**EXERCISE OBJECTIVE**
Produce an exact copy of the lines from the line containing "Мармиты горшочк" through the last line of the entries below, and only those lines.

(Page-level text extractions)
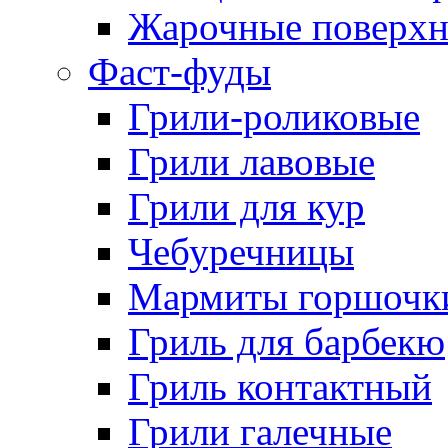
Жарочные поверхн
Фаст-фуды
Грили-роликовые
Грили лавовые
Грили для кур
Чебуречницы
Мармиты горшочк
Гриль для барбекю
Гриль контактный
Грили галечные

**RESPONSE BOX**
Мармиты горшочк
Гриль для барбекю
Гриль контактный
Грили галечные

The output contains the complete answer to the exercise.